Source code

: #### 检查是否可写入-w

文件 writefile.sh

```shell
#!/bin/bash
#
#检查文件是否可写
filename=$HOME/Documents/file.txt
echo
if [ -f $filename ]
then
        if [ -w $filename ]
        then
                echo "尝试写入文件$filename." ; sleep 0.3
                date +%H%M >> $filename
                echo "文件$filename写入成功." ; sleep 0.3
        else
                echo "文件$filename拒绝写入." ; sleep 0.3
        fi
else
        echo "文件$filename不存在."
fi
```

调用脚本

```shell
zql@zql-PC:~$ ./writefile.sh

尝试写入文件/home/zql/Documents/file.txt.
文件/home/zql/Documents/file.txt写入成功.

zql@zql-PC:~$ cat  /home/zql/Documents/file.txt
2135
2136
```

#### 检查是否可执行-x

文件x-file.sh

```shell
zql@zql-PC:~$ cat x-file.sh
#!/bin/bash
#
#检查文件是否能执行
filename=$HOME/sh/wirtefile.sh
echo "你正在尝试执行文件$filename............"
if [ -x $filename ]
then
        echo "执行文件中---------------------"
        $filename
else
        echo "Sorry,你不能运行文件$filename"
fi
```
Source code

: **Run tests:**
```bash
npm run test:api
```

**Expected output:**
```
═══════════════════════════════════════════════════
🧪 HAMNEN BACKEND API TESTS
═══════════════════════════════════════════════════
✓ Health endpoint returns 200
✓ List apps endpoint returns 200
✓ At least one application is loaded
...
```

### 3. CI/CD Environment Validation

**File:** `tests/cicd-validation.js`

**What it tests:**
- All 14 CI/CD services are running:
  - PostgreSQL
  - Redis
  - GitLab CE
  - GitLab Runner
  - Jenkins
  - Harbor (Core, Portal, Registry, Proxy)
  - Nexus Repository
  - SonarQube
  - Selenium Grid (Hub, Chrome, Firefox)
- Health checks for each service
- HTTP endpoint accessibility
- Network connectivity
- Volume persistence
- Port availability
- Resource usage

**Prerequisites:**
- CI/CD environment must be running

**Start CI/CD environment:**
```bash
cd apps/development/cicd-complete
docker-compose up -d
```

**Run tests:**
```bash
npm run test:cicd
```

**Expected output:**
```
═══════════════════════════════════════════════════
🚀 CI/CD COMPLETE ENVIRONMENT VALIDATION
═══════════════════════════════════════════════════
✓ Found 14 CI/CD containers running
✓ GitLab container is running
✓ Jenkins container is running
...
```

▶ **What is required**: The answer must consist of every line from the data that contains the word "sleep".

▶ **Response**:
                echo "尝试写入文件$filename." ; sleep 0.3
                echo "文件$filename写入成功." ; sleep 0.3
                echo "文件$filename拒绝写入." ; sleep 0.3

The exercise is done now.